··· SOURCE TEXT

This article gives a technical preview of new features in vSphere DRS and vMotion that are being considered for vSphere 8 Update 2.
When a vMotion happens on a VM, the VM’s dirtied memory (RAM) pages are copied over to the destination ESXi machine in phases. One of the final phases in that process causes the VM to go through a period called the "stun time", which is ideally not noticed by the guest operating system or the application running on it. At that point, the guest operating system is stopped for a short period while the final memory page copying takes place. vSphere always works with the VM to minimize that stun time. We describe some further enhancements to that process here in the context of VMs that have vGPUs assigned to them.
When a virtualized GPU (vGPU) is assigned to a VM, that VM can also be subject to vMotion – for a variety of reasons. Remember that the GPU is operating asynchronously from the CPU. The GPU is offloading many math calculations and is managing data of its own that is separate from the CPU’s memory. In the vSphere Client for vSphere 8, you can assign multiple vGPU profiles to one VM - representing a full physical GPU each - or representing part of a GPU, too. It is not uncommon to see VMs with four or more full-memory profile vGPUs assigned to them today (i.e. occupying four physical GPUs fully).

······

TASK SET:
**1.** For each statement, decide whether the article on vMotion and vGPUs supports it. Answer yes or no and quote the deciding words from the article. (a) During the stun time, the guest operating system is stopped briefly while the final memory pages are copied. (b) The GPU operates synchronously with the CPU. (c) In the vSphere Client for vSphere 8, a VM can be given only one vGPU profile.
**2.** Reproduce word for word the part of the article on vMotion and vGPUs that opens with the words containing "When a vMotion" and closes with "assigned to them.".
The material has nothing to do with the article on vMotion and vGPUs.

··· DATASET

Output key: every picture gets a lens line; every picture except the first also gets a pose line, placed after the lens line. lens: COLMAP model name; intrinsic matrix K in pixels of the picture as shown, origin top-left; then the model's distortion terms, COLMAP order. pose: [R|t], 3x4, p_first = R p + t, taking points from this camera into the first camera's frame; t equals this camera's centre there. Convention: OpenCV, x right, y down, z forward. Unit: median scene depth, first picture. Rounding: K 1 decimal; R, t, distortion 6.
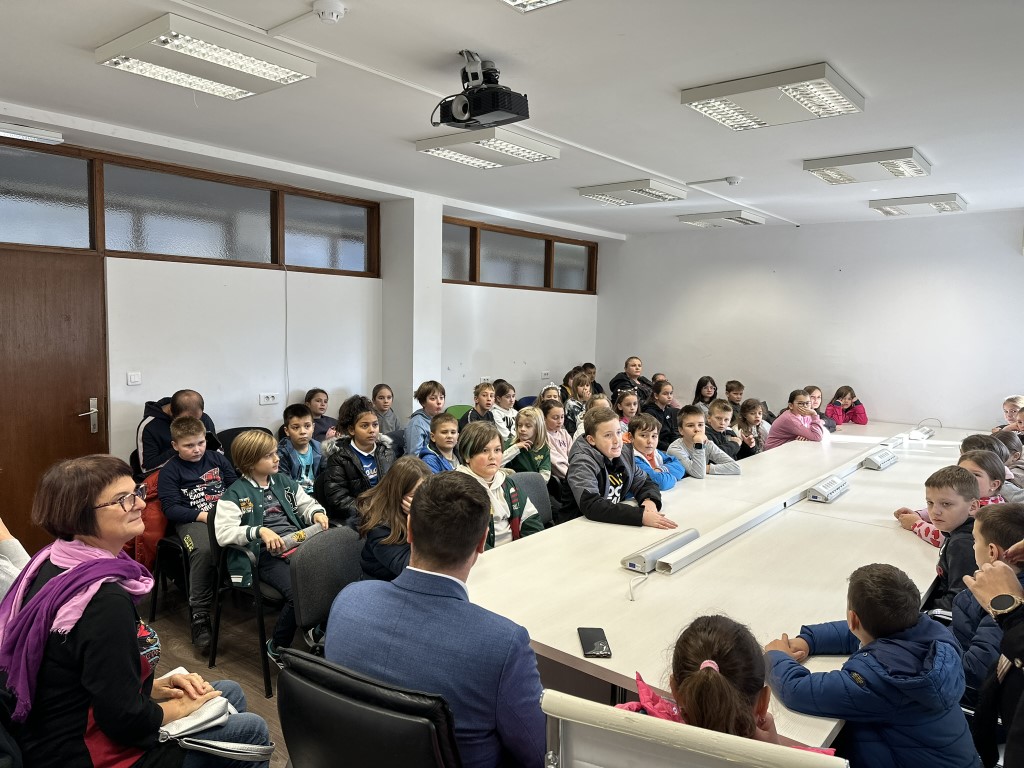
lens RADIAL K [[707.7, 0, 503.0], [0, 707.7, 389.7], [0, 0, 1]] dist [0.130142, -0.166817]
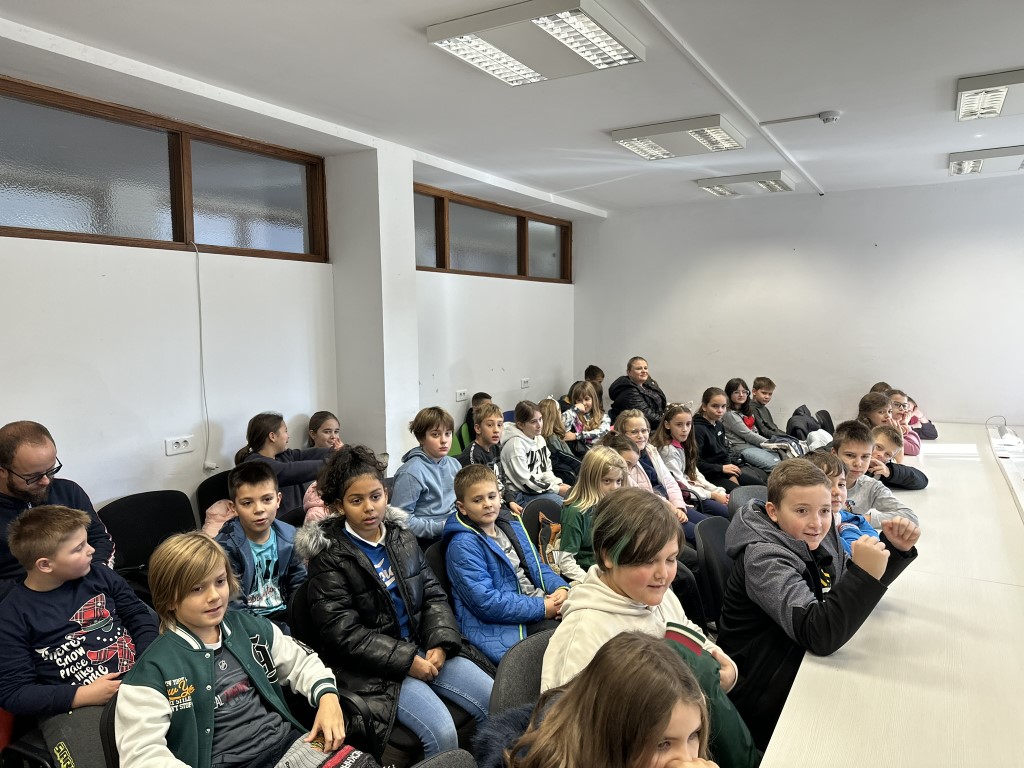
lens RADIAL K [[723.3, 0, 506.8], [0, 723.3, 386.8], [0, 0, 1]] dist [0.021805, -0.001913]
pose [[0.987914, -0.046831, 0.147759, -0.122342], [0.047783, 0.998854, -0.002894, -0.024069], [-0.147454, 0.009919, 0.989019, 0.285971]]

······
··· DATASET

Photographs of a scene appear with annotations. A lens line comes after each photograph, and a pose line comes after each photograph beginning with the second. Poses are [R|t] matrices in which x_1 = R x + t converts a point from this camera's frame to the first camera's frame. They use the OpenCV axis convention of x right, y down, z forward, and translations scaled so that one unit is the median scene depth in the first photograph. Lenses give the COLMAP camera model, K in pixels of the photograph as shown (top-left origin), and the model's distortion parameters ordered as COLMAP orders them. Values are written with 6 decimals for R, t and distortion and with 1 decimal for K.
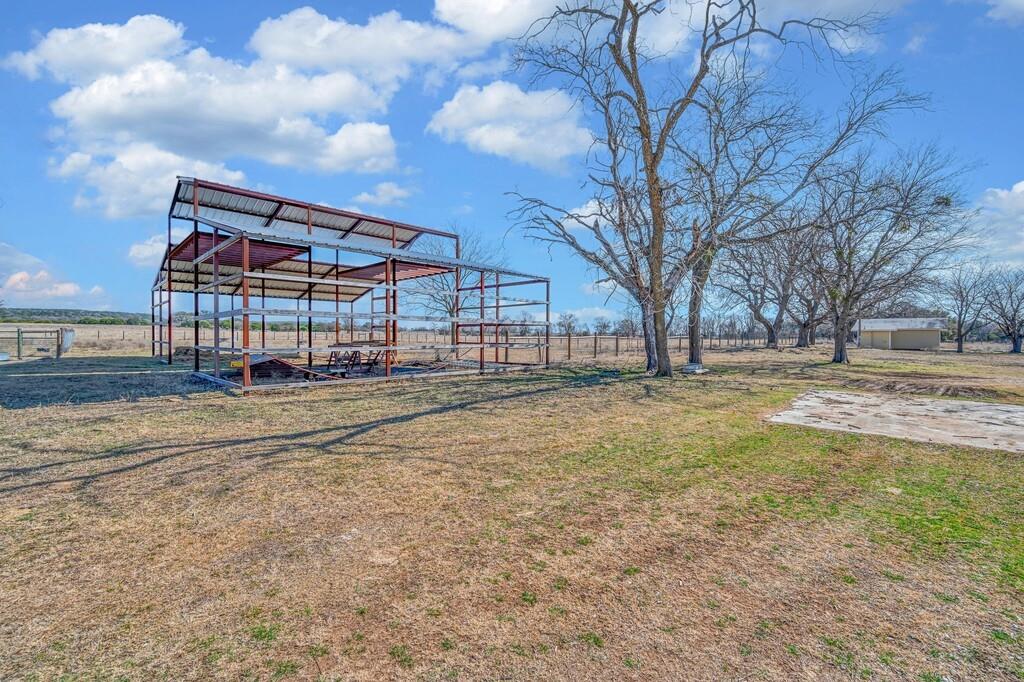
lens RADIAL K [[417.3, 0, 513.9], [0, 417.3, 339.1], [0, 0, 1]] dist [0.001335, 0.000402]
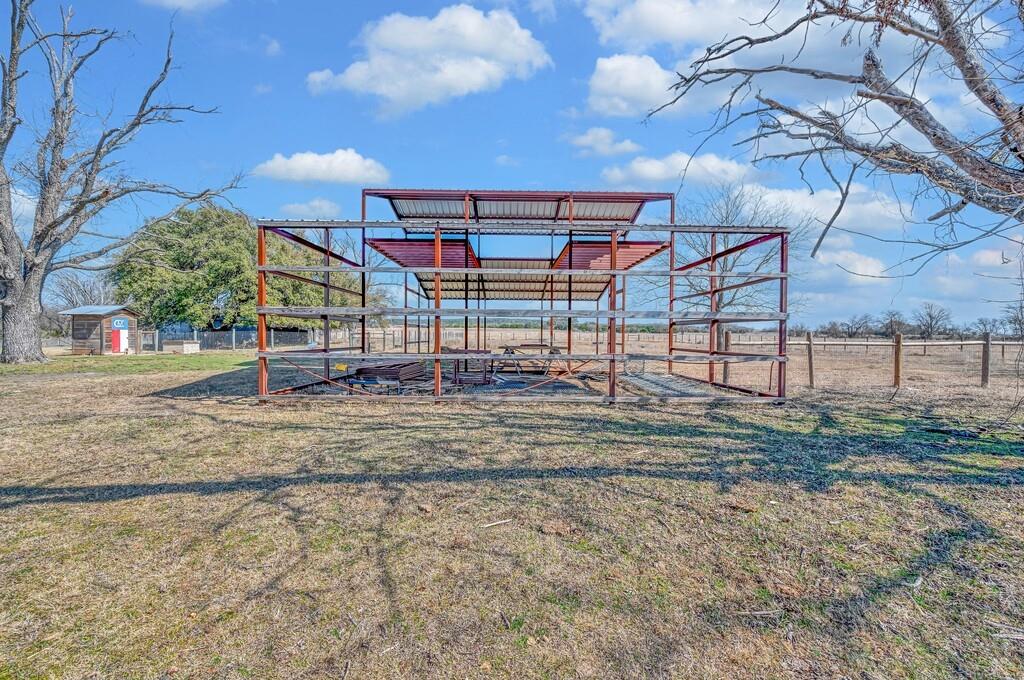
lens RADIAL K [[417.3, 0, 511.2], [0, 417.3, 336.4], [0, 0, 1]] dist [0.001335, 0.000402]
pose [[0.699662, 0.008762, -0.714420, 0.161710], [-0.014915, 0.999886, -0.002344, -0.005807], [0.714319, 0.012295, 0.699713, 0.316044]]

······

SOLUTIONS TO THE TASKS:
**1.**
(a) Yes: "the guest operating system is stopped for a short period while the final memory page copying takes place"
(b) No: "the GPU is operating asynchronously from the CPU"
(c) No: "you can assign multiple vGPU profiles to one VM"

**2.**
When a vMotion happens on a VM, the VM’s dirtied memory (RAM) pages are copied over to the destination ESXi machine in phases. One of the final phases in that process causes the VM to go through a period called the "stun time", which is ideally not noticed by the guest operating system or the application running on it. At that point, the guest operating system is stopped for a short period while the final memory page copying takes place. vSphere always works with the VM to minimize that stun time. We describe some further enhancements to that process here in the context of VMs that have vGPUs assigned to them.